Textauszug>
Fragen nach dem Glück einer Gesellschaft. Während seiner Zeit in der Deutschen Akademie Rom Villa Massimo hat Göran Gnaudschun (geb. 1971) weniger das Postkarten-Rom, so wie es von Millionen Touristen bereist wird, mit seiner fotografischen Linse festgehalten. In der Serie "Are You Happy?" richtete der Künstler seinen Blick stattdessen auf die östlichen Randgebiete der Ewigen Stadt und ihre Bewohner_innen. Diese leben auf sehr engem Raum; ihre Wohnblocks sind umgeben von Brachland. Nur einige Meter stadteinwärts erstrecken sich junge, trendige Wohnviertel, die durch die antike Stadtmauer von der Peripherie abgeschirmt sind.Gnaudschun flanierte durch die Hochhauskomplexe und Investruinen der sogenannten Problembezirke. Mit der Konkretheit seiner Porträts und dem Blick auf das Atmosphärische der kargen Architektur der den Ostteil Roms prägenden Stadtlandschaft analysiert Gnaudschun das alltägliche Dasein, den urbanen Lebensraum und die Organisation von Lebenszeit. Die Texte schrieben Emilia Giorgi, Göran Gnaudschun, Yvonne Dohna Schlobitten und Marie-Amélie zu Salm-Salm.
Frankfurter Allgemeine Zeitung | Besprechung von 19.03.2020Keine Spur vom Glück
Als sich noch niemand Gedanken über das Wort Quarantäne machte, war Göran Gnaudschun auf der Via Prenestina unterwegs von Rom nach Palestrina, um die Vorstädte und ihre Bewohner zu fotografieren - Menschen, deren Lebensmotto "Dennoch" zu heißen scheint.

Inhalt des Datensatzes>
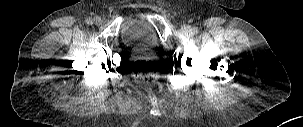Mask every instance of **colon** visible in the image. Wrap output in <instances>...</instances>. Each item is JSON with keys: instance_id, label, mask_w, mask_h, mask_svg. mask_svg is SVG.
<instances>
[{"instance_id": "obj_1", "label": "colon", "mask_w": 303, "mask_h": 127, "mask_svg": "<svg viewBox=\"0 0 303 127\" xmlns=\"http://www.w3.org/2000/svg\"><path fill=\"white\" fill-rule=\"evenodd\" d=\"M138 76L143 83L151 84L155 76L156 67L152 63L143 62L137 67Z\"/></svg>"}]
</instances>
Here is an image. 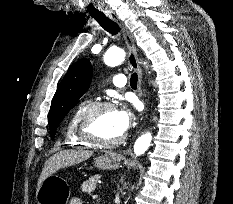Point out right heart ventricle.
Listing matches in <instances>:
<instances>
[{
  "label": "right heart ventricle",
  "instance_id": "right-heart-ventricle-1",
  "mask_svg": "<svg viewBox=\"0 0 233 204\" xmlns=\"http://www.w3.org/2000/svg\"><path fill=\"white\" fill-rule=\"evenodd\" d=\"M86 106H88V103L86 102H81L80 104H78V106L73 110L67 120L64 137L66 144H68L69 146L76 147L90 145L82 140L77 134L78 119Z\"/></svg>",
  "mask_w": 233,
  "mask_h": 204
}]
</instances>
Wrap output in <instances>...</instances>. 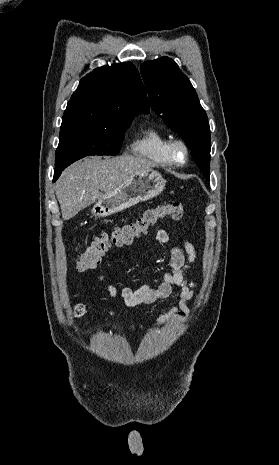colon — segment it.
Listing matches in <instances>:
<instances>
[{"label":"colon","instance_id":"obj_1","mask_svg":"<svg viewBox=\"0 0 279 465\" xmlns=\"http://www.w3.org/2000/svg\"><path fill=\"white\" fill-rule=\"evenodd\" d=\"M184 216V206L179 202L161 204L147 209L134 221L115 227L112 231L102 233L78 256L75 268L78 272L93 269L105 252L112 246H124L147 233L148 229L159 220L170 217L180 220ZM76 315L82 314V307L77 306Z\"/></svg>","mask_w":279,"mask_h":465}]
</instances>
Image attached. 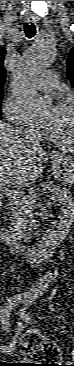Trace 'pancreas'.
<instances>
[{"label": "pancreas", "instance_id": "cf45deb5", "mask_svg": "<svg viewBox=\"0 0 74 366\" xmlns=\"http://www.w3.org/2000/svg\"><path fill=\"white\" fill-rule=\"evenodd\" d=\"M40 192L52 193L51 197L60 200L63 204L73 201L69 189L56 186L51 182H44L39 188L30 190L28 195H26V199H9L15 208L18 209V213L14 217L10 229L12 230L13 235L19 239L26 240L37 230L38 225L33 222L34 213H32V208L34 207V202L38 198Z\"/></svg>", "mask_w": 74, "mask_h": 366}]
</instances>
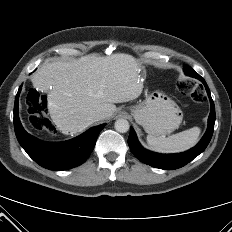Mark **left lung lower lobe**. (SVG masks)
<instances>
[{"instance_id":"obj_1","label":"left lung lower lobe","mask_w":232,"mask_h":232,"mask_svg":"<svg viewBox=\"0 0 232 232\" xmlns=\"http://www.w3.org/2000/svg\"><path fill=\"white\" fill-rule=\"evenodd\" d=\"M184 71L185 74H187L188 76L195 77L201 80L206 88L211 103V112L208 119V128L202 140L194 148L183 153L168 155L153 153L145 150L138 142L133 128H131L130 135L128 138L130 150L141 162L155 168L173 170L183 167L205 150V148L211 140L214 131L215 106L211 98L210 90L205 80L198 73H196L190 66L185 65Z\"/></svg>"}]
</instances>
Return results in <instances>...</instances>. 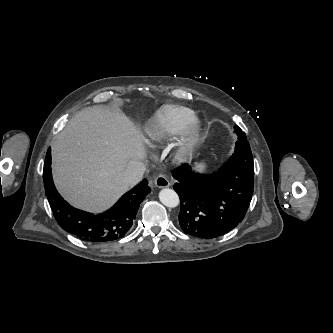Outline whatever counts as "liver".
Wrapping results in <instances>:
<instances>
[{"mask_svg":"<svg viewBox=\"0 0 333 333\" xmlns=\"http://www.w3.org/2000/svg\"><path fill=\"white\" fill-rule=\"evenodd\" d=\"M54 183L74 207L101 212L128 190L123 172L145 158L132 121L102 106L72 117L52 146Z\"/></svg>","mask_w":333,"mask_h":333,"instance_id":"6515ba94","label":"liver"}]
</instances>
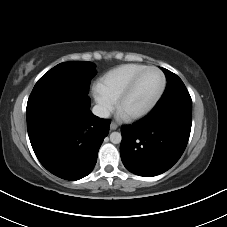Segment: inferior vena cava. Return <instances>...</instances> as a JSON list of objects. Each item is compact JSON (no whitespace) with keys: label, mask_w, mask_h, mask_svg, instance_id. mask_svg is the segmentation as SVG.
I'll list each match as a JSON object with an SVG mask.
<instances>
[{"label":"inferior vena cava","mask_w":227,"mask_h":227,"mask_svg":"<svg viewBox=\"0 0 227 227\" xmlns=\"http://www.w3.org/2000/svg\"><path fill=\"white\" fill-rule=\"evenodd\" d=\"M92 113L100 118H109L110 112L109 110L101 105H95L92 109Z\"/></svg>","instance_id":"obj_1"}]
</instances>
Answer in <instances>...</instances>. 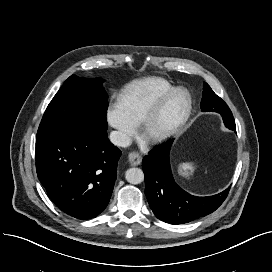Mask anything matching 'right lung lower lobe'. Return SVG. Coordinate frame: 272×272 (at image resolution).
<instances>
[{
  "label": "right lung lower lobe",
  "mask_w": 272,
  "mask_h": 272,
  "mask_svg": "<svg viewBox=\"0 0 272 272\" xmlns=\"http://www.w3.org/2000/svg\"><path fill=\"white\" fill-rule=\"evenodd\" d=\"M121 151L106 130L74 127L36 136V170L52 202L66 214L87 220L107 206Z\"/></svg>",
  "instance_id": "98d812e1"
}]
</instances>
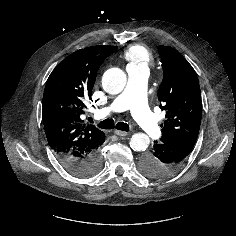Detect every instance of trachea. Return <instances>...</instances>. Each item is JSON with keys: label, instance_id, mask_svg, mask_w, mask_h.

...

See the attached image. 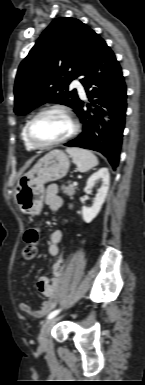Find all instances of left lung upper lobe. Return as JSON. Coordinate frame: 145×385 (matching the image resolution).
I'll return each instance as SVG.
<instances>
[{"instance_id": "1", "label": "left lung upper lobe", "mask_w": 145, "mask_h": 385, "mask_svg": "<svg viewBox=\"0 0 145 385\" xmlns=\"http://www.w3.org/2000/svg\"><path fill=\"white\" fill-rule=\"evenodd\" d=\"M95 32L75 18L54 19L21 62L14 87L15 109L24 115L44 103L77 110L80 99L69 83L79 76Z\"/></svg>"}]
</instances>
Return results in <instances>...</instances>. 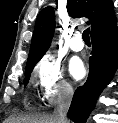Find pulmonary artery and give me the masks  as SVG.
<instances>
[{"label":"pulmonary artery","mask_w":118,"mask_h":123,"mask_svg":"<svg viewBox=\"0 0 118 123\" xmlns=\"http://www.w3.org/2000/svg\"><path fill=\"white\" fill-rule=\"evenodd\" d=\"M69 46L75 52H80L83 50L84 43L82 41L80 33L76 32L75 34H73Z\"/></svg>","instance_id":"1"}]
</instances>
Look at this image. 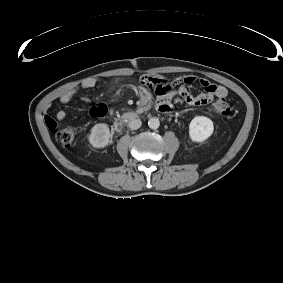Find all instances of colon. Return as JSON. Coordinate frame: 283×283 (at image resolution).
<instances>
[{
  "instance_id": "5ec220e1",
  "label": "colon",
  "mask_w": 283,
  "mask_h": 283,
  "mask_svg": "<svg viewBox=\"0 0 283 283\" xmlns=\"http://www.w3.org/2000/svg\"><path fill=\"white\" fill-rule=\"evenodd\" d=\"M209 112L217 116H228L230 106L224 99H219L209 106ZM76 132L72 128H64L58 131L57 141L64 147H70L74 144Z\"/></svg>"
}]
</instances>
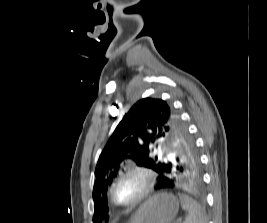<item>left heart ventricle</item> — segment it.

Gegebene Aufgabe>
Setze bitte den Textauszug über Göran Gnaudschuns Fotoserie am östlichen Stadtrand Roms im Anschluss an seinen letzten Satz fort.

Ergebnis dieser Aufgabe>
Von Freddy Langer
Die Frage ist eine Falle. "Bist du glücklich?", wollen zwei junge Zuhälter von der noch jüngeren Stella wissen, nachdem sie das blonde, naive und herzensgute Mädchen von Kopf bis Fuß neu eingekleidet haben und dafür ihre letzten Lira aufwendeten - mit Blick auf eine saftige Rendite. "Bist du zufrieden?", wird die Frage wiederholt. Schon weniger charmant. Doch wer will das Glück definieren in den heruntergekommenen Siedlungen am Stadtrand von Rom, in denen die Tagediebe beim Wein vor schäbigen Tavernen sitzen und die Straßendirnen zwischen antiken Trümmern mal auf Kundschaft warten, mal vor der Polizei davonlaufen. Es ist ein Elend, hier wie dort, doch selbst von den Fassaden der Neubausiedlungen, die sich hinter Brachland im gleißenden Licht der Sonne dem Himmel entgegenstemmen, geht weniger ein Gefühl der Verheißung als des Schauders aus. Die Antwort, wie Glück aussehen kann, blieb Pier Paolo Pasolini im Spielfilm "Accattone" schuldig, seinem Regiedebüt aus dem Jahr 1961.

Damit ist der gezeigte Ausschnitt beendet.